為金さんは、姫路市で唯一の酪農を営んでおり、2011年につなぎ牛舎からフリーストール牛舎へ切り替え、搾乳ロボットを導入しました。
為金牧場は牛舎設計、飼養管理、乳質等、素晴らしい酪農経営をされており、数多くの賞を受賞されています。
為金さんは「あまり他人に見せるのは好きではない」と積極的な見学の受け入れはされていませんが、今回、無理を言って見学をさせていただきました。
まず、初めに驚いたのは、その牛舎設計です。
牛舎には壁面がなく、牛の前にはパイプが1本通されているのみで、「牛が逃げ出さないのだろうか?」と不思議に感じます。おそらく、それだけ牛が心地よく過ごすことが出来ているという証拠なのだと思います。
2つ目の驚きは、敷料のおが粉の多さです。
搾乳牛はもちろんのこと、育成・乾乳牛がいるフリーバーンでは、ふんだんにおが粉が敷いてあり、牛達も快適そうに横たわっていました。
為金さんの奥さまも「ヘルパーさんには「もっとおが粉をたくさん敷いてください」ってお願いするんですよ。」と笑います。
敷料のおが粉もこだわり抜いており、おが粉は製材所から国産のスギ・ヒノキを指定して購入しています。全体的におが粉をふんだんに使用し、ふかふかの牛床作りを心掛けられています。さらに、頭の部分を高くして寝心地がいいようにしています。朝・晩、1日2回、全部交換します。

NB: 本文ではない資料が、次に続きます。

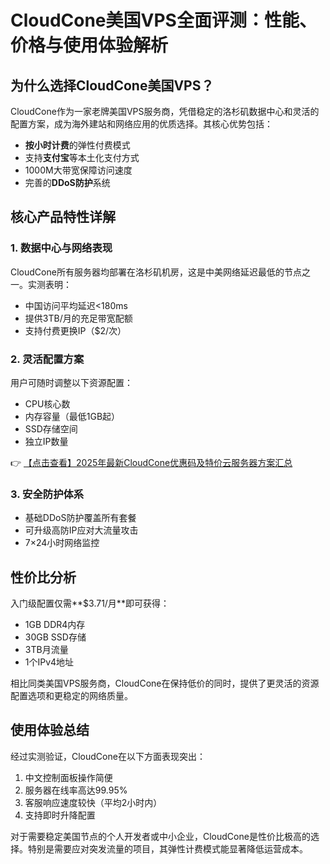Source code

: # CloudCone美国VPS全面评测：性能、价格与使用体验解析

## 为什么选择CloudCone美国VPS？

CloudCone作为一家老牌美国VPS服务商，凭借稳定的洛杉矶数据中心和灵活的配置方案，成为海外建站和网络应用的优质选择。其核心优势包括：

- **按小时计费**的弹性付费模式
- 支持**支付宝**等本土化支付方式
- 1000M大带宽保障访问速度
- 完善的**DDoS防护**系统

## 核心产品特性详解

### 1. 数据中心与网络表现
CloudCone所有服务器均部署在洛杉矶机房，这是中美网络延迟最低的节点之一。实测表明：

- 中国访问平均延迟<180ms
- 提供3TB/月的充足带宽配额
- 支持付费更换IP（$2/次）

### 2. 灵活配置方案
用户可随时调整以下资源配置：
- CPU核心数
- 内存容量（最低1GB起）
- SSD存储空间
- 独立IP数量

👉 [【点击查看】2025年最新CloudCone优惠码及特价云服务器方案汇总](https://bit.ly/Cloudcone)

### 3. 安全防护体系
- 基础DDoS防护覆盖所有套餐
- 可升级高防IP应对大流量攻击
- 7×24小时网络监控

## 性价比分析

入门级配置仅需**$3.71/月**即可获得：
- 1GB DDR4内存
- 30GB SSD存储
- 3TB月流量
- 1个IPv4地址

相比同类美国VPS服务商，CloudCone在保持低价的同时，提供了更灵活的资源配置选项和更稳定的网络质量。

## 使用体验总结

经过实测验证，CloudCone在以下方面表现突出：
1. 中文控制面板操作简便
2. 服务器在线率高达99.95%
3. 客服响应速度较快（平均2小时内）
4. 支持即时升降配置

对于需要稳定美国节点的个人开发者或中小企业，CloudCone是性价比极高的选择。特别是需要应对突发流量的项目，其弹性计费模式能显著降低运营成本。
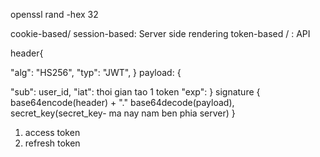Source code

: openssl rand -hex 32

<!-- npx kill-port 3000 -->
<!-- authentication -->

cookie-based/ session-based: Server side rendering
token-based / : API

header{

<!-- thuat toan ma hoa -->
<!-- the hien kieu: jwt -->

"alg": "HS256",
"typ": "JWT",
}
payload: {

<!-- thong tin muon gui -->

"sub": user_id,
"iat": thoi gian tao 1 token
"exp":
}
signature {
base64encode(header) + "."
base64decode(payload),
secret_key(secret_key- ma nay nam ben phia server)
}

1. access token
2. refresh token

<!-- jwt Không bao giờ bị xóa đến khi hết hạn -> refresh token -->

<!--
1. validate
2. check email
3. get password hash
4. compare(passwordHash == req.password)
5. create token with jwt
6. return response
 -->
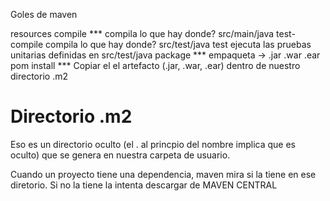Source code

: Goles de maven

resources
    compile         *** compila lo que hay donde? src/main/java
        test-compile        compila lo que hay donde? src/test/java
            test                ejecuta las pruebas unitarias definidas en src/test/java
                package         *** empaqueta -> .jar .war .ear pom
                    install         *** Copiar el el artefacto (.jar, .war, .ear)
                                        dentro de nuestro directorio .m2

# Directorio .m2

Eso es un directorio oculto (el . al princpio del nombre implica que es oculto)
que se genera en nuestra carpeta de usuario.

Cuando un proyecto tiene una dependencia, maven mira si la tiene en ese diretorio.
Si no la tiene la intenta descargar de MAVEN CENTRAL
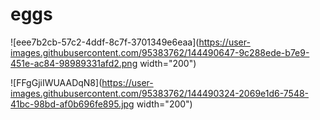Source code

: # eggs


![eee7b2cb-57c2-4ddf-8c7f-3701349e6eaa](https://user-images.githubusercontent.com/95383762/144490647-9c288ede-b7e9-451e-ac84-98989331afd2.png width="200")

![FFgGjiIWUAADqN8](https://user-images.githubusercontent.com/95383762/144490324-2069e1d6-7548-41bc-98bd-af0b696fe895.jpg width="200")
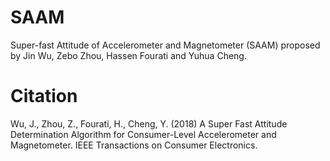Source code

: # SAAM

Super-fast Attitude of Accelerometer and Magnetometer (SAAM) proposed by Jin Wu, Zebo Zhou, Hassen Fourati and Yuhua Cheng.

# Citation

Wu, J., Zhou, Z., Fourati, H., Cheng, Y. (2018) A Super Fast Attitude Determination Algorithm for Consumer-Level Accelerometer and Magnetometer. IEEE Transactions on Consumer Electronics.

「もったいのでは?」とたずねると、「牛を寝かせないといけない。牛を休ます。その為にはおが粉はケチケチしない」と為金さんは言います。
3つ目の驚きは、途切れることなく搾乳ロボットに牛が入っていくことです。
搾乳ロボットは、常時稼動しており、待機場には3~4頭の牛が順番待ちをしています。
為金さんご夫妻は私たちの見学に付き合って下さり牛舎には誰1人いませんが、牛達は順番に搾乳ロボットに入って行き、搾乳ロボットが稼動していない時はありません。
そして、さらに驚いたことは「2011年の搾乳ロボット導入以降、不適合牛は1頭も出ていない。」ということです。
牛が快適に過ごせるように・・・為金さん夫妻は、課題にぶつかる度に試行錯誤を繰り返し、課題解決に努められてきました。
その結果が、今の牛舎であり、飼養管理の方法なのだと感じました。そして、少しではありますが、その一端をご紹介させていただきました。
為金さんとお話すると必ず「楽をする為にロボットを入れたんやない」という言葉が出てきます。
その背景には、常に牛を観察し、牛舎を清潔に保ち、牛の快適性を第一に考え、1日中、牛舎の清掃、給餌、飼料作、と休む間を惜しんで仕事をされている為金さんがいらっしゃるのだと改めて感じました。
為金さん、奥さま、お忙しい中、お付き合いいただき、ありがとうございました。
またお目にかかれることを楽しみにしております。